Instructions for the task:
Reproduce the listing below character for character; drop every image.
Records for the exercise Block Start
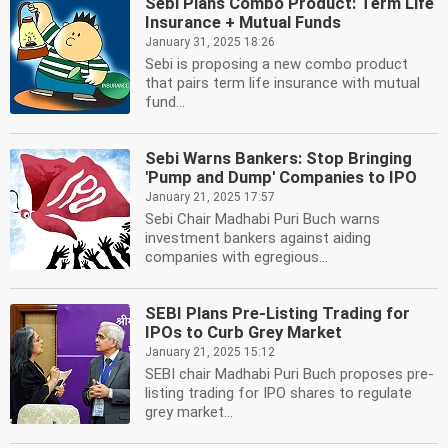
Sebi Plans Combo Product: Term Life
Insurance + Mutual Funds
January 31, 2025 18:26
Sebi is proposing a new combo product
that pairs term life insurance with mutual
fund...
Sebi Warns Bankers: Stop Bringing
'Pump and Dump' Companies to IPO
January 21, 2025 17:57
Sebi Chair Madhabi Puri Buch warns
investment bankers against aiding
companies with egregious...
SEBI Plans Pre-Listing Trading for
IPOs to Curb Grey Market
January 21, 2025 15:12
SEBI chair Madhabi Puri Buch proposes pre-
listing trading for IPO shares to regulate
grey market...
Records for the exercise Block End
Written answer:
Sebi Plans Combo Product: Term Life
Insurance + Mutual Funds
January 31, 2025 18:26
Sebi is proposing a new combo product
that pairs term life insurance with mutual
fund...
Sebi Warns Bankers: Stop Bringing
'Pump and Dump' Companies to IPO
January 21, 2025 17:57
Sebi Chair Madhabi Puri Buch warns
investment bankers against aiding
companies with egregious...
SEBI Plans Pre-Listing Trading for
IPOs to Curb Grey Market
January 21, 2025 15:12
SEBI chair Madhabi Puri Buch proposes pre-
listing trading for IPO shares to regulate
grey market...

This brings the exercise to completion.